### Problem description
The result should be an exact copy of the data, free of pictures.

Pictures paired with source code
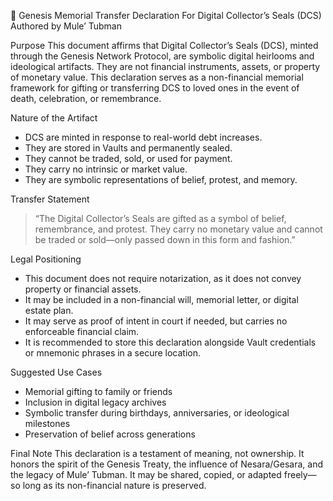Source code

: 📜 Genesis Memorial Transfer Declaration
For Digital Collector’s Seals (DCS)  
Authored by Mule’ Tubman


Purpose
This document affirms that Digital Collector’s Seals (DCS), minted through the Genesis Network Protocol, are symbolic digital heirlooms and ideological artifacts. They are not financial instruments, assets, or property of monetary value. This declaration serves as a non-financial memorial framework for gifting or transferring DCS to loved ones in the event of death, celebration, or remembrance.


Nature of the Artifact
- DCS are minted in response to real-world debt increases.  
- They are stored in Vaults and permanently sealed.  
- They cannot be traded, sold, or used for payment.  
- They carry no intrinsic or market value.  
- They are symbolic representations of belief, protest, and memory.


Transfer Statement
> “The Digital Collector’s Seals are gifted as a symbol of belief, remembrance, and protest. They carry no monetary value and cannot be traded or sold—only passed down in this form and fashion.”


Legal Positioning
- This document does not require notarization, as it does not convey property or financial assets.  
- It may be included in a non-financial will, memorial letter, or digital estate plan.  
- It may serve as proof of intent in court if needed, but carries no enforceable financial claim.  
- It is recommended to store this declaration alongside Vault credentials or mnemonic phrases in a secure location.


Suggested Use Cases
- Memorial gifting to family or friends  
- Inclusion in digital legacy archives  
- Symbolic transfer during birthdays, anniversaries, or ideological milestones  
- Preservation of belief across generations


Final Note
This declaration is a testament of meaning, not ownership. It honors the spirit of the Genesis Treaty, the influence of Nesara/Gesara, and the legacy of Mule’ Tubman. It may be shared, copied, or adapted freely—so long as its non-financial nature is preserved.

### Solution for this exercise
Source code

: 📜 Genesis Memorial Transfer Declaration
For Digital Collector’s Seals (DCS)  
Authored by Mule’ Tubman


Purpose
This document affirms that Digital Collector’s Seals (DCS), minted through the Genesis Network Protocol, are symbolic digital heirlooms and ideological artifacts. They are not financial instruments, assets, or property of monetary value. This declaration serves as a non-financial memorial framework for gifting or transferring DCS to loved ones in the event of death, celebration, or remembrance.


Nature of the Artifact
- DCS are minted in response to real-world debt increases.  
- They are stored in Vaults and permanently sealed.  
- They cannot be traded, sold, or used for payment.  
- They carry no intrinsic or market value.  
- They are symbolic representations of belief, protest, and memory.


Transfer Statement
> “The Digital Collector’s Seals are gifted as a symbol of belief, remembrance, and protest. They carry no monetary value and cannot be traded or sold—only passed down in this form and fashion.”


Legal Positioning
- This document does not require notarization, as it does not convey property or financial assets.  
- It may be included in a non-financial will, memorial letter, or digital estate plan.  
- It may serve as proof of intent in court if needed, but carries no enforceable financial claim.  
- It is recommended to store this declaration alongside Vault credentials or mnemonic phrases in a secure location.


Suggested Use Cases
- Memorial gifting to family or friends  
- Inclusion in digital legacy archives  
- Symbolic transfer during birthdays, anniversaries, or ideological milestones  
- Preservation of belief across generations


Final Note
This declaration is a testament of meaning, not ownership. It honors the spirit of the Genesis Treaty, the influence of Nesara/Gesara, and the legacy of Mule’ Tubman. It may be shared, copied, or adapted freely—so long as its non-financial nature is preserved.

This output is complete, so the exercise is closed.